**INSTRUCTIONS TO FOLLOW**:
In the records below, find the lines that include "through" and copy each.

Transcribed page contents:
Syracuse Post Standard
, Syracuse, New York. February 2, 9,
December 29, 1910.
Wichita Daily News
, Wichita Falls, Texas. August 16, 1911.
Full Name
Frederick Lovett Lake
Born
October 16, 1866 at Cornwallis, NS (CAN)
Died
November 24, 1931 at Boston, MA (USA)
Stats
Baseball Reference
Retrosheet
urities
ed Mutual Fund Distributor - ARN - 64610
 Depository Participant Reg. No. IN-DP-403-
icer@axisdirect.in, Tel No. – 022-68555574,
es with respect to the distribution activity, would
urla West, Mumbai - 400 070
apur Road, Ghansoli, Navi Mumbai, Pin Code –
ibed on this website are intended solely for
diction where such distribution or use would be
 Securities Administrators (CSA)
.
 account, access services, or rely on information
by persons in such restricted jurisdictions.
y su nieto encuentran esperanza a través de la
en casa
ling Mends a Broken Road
---
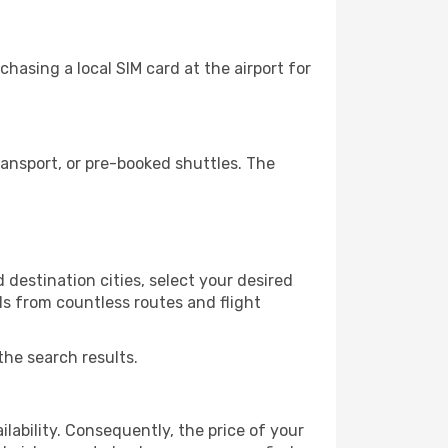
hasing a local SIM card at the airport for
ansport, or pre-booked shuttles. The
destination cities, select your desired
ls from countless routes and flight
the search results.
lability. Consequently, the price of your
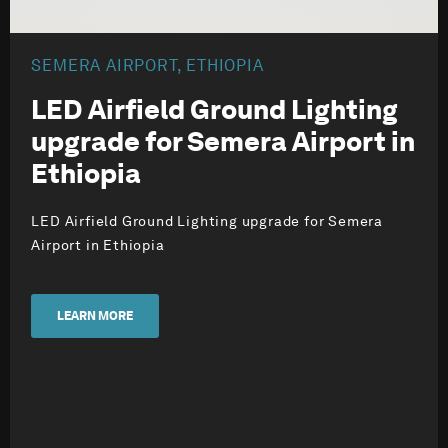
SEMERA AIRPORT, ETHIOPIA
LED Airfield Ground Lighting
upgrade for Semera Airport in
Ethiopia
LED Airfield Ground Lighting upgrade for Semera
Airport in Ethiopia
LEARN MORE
--
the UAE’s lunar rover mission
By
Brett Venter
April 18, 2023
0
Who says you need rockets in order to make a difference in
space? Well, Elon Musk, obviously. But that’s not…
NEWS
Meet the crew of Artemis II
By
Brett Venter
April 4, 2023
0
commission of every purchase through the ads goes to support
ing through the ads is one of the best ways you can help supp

**SOLUTION TO THIS PROBLEM**:
commission of every purchase through the ads goes to support
ing through the ads is one of the best ways you can help supp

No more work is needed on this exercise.